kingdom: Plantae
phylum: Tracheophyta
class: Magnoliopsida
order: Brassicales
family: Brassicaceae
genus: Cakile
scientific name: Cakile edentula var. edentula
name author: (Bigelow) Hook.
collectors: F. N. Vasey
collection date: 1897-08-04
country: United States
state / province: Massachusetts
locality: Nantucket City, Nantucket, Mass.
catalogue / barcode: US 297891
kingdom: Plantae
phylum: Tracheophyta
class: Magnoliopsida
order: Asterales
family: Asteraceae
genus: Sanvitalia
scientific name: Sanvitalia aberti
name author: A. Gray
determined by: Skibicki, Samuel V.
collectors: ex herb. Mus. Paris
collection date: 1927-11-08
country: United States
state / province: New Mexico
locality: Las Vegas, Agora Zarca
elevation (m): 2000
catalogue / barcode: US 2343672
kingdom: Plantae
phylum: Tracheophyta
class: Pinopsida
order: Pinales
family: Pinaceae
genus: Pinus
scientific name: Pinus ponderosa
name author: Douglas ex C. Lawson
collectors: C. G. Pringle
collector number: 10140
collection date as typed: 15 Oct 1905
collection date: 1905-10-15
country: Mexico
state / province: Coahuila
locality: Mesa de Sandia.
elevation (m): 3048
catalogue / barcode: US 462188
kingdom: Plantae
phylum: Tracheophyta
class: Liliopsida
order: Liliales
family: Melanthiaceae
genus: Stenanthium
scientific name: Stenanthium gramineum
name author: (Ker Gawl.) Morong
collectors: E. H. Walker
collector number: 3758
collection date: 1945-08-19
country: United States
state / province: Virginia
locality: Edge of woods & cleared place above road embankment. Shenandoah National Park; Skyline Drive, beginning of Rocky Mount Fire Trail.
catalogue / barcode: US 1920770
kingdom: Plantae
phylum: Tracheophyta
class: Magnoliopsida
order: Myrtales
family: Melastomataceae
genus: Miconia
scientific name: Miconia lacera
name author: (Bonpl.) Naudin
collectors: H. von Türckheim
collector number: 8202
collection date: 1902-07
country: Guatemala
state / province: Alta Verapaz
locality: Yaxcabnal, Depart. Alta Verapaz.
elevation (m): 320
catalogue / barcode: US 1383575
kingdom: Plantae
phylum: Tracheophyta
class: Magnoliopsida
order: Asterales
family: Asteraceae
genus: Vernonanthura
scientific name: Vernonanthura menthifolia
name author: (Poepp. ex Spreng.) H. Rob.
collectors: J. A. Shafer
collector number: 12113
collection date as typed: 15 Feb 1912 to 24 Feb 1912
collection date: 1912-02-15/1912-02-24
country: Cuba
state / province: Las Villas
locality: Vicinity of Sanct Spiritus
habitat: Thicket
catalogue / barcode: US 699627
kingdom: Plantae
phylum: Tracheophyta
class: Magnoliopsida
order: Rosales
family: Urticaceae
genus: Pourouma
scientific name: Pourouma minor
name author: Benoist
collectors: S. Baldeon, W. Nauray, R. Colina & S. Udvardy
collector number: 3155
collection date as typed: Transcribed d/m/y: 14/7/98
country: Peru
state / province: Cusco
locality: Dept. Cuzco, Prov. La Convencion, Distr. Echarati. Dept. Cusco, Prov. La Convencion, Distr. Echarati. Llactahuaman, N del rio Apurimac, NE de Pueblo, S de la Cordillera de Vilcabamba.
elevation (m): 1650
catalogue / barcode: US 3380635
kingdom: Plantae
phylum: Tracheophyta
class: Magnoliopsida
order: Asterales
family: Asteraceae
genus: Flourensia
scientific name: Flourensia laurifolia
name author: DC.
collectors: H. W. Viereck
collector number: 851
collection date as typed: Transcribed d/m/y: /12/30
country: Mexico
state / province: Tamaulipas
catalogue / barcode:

# # #

### Your goal
From the data above, copy out every line that contains the string "number", treating uppercase and lowercase as different.

### Complete response
collector number: 10140
collector number: 3758
collector number: 8202
collector number: 12113
collector number: 3155
collector number: 851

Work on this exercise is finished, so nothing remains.